In Ethan Brand, Hawthorn finds that the unpardonable sin is the violation of the sanctity of another person’s heart. Is that sometimes called betrayal? Years ago, Elizabeth suggested that “if someone doesn’t treat you the way you want to be treated, don’t spend time with them.” The idea blew my mind! I always thought that life, society, relationships were all about working with what you’re given. I didn’t know you could reject it.

But I find that I can. Yes, devastating heartbreak is unforgivable. And there is no limit to the number of times you can recreate yourself.

At Burning Man one year, Kristin wrote the deadly sins all over her mostly-naked body. Then, she went around asking people she met which sin was theirs. I’ve experienced sloth, greed, envy, gluttony, lust to a point of being tempted to select them. I’ve never been much for wrath. In my heart, I know my sin is pride, but at the same time, I’m pretty amazing. Is it still pride if it’s justified?
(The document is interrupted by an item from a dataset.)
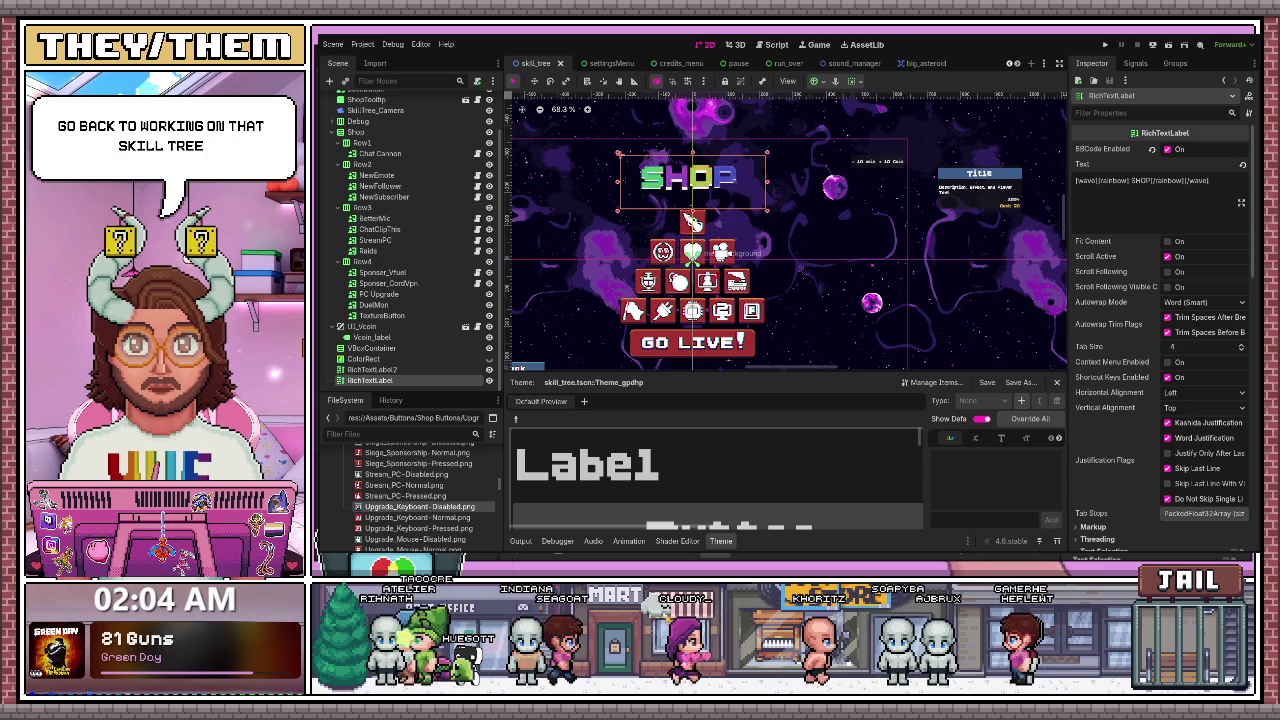
scroll(725, 265, "up", 1)
left_click(690, 252)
My sister was reviewing for me her romantic prospects over the phone yesterday. She listed what they looked like, whether they wanted to get married and have children, what their religions were, where they wanted to live, and the kinds of things they liked to do. I suggested she spend time with them and see who she falls in love with, but she disagreed. She said “we have had many years of being with the wrong people and that was wonderful…” but now is the time to screen for our goals. Maybe it’s my pride, but I’m just not willing to give up my idealism.
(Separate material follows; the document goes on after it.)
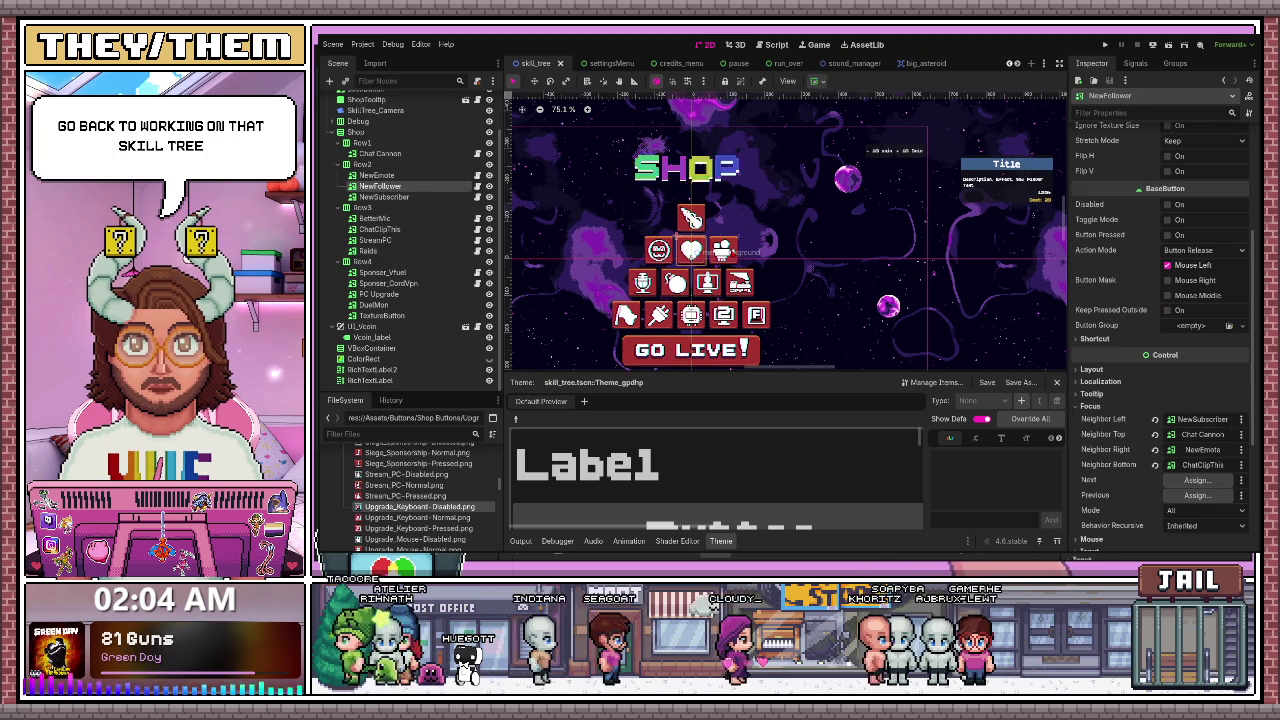
left_click(720, 249)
I don’t need a man to have a baby. I don’t need a partner to buy a house. I don’t even need a job to support myself. Yes, all those things would be nice, but I can do it all without them if the alternative is the wrong man, partner, job…. There is no limit to the number of times I can recreate myself.

3 comments:

Eastcoastdweller said...

I really, honestly hope that you were being absolutely sincere when you stated "I am pretty amazing."

That's a beautiful thing to read and if it's a sin, I'll take the burning brand in your stead.

Genuine self-confidence is an atttribute, not a flaw, especially in a Woman, which our society works so hard to oppress and objectify.

Yes, you are amazing, liliapilia -- I may not agree with all your opinions but I concur with that one. Your posts are profound and intelligent, and you obviously have a good-sized circle of friends, which unamazing people tend to lack.

Kristin Tieche said...

OK. First of all, I was not mostly naked, but fully clothed! I am not lewd! Second, Pride is supposed to be the root of all the other sins (mine is definitely Gluttony, but I don't know what it has to do with Pride). Third, I'm re-reading A Portrait of the Artist as a Young Man, and Chapter 3 is all about the seven deadly sins, and how the Catholic Church makes you feel guilty over them, but especially after reading this chapter again, I'm no longer believe that sins like these even exist. They're a thoroughly man-made concept to make people submit to the hierarchy of the Church. Finally, if sin does exist, it only does in the form of maliciously hurting others or yourself.

Tyler said...

You know, just recently I heard a story about a female shark who gave birth from captivity where there were no males in her tank. They did genetic tests and her offspring was genetically identical to her. She totally did it with out a man, you might want to look into that one too.